Advanced nonlinear analysis of masonry arch bridges

Abstract

This research investigates the nonlinear response up to collapse of masonry arches and arch bridges using advanced numerical descriptions. Past research has shown that the mesoscale modelling approach for brick-masonry, where bricks and mortar joints are modelled separately, may offer a realistic representation of the mechanical behaviour of masonry components. However, because of the significant computational cost, thus far the use of this modelling strategy has been mainly restricted to 2D analysis of masonry arches and arch bridges. In some cases this may lead to a crude representation of the response which is inherently three-dimensional, especially when the analysed structure is subjected to eccentric loading or is characterised by a complex geometry (e.g. skew arches). In this work, masonry arches and arch bridges are analysed using a partitioned mesoscale approach, which enables the use of a detailed model for describing material nonlinearity at structural scale. This is combined with a partitioned approach allowing for parallel computation which guarantees computational efficiency.
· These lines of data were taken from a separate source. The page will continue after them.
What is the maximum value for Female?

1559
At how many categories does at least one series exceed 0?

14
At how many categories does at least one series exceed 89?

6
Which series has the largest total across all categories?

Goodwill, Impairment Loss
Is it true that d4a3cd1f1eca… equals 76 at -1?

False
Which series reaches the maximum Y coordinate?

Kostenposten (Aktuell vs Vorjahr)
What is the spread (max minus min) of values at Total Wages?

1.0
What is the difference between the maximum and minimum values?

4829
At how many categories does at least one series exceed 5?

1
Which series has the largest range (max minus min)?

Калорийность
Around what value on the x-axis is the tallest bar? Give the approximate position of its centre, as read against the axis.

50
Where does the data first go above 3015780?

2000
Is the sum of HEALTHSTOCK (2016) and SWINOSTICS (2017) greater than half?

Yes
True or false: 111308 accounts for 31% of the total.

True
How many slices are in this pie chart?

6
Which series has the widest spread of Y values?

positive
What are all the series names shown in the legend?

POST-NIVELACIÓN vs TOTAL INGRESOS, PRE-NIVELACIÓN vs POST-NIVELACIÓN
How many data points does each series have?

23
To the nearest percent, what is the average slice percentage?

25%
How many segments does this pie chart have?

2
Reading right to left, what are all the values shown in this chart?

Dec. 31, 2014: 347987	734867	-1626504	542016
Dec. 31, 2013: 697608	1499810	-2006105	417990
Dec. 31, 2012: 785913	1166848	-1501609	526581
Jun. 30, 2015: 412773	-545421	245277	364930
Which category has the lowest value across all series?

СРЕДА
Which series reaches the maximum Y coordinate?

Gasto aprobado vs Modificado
In the 3D mesoscale description, brick units and mortar interfaces are modelled separately accounting for the actual texture and arrangement of masonry. 3D elastic continuum solid elements are used to model brick units while mortar interfaces are modelled by means of 2D nonlinear interface elements. In analysing masonry bridges, the backfill material is modelled as an elasto-plastic continuum, while the physical interface between the continuum and mesoscale domain for masonry is represented by nonlinear zero-thickness interface elements allowing separation and plastic sliding. The proposed modelling approach has been applied to the analysis of multi-ring square and skew arches and masonry arch bridges. The numerical results, which also include numerical-experimental comparisons, confirm the accuracy of the adopted numerical strategy. Moreover numerical simulations have been performed to investigate the effects of the arch geometry, loading positions, material characteristics and potential settlements at the supports. The results obtained offer important information and a detailed description on the complex response of these critical structural systems under different loading and boundary conditions.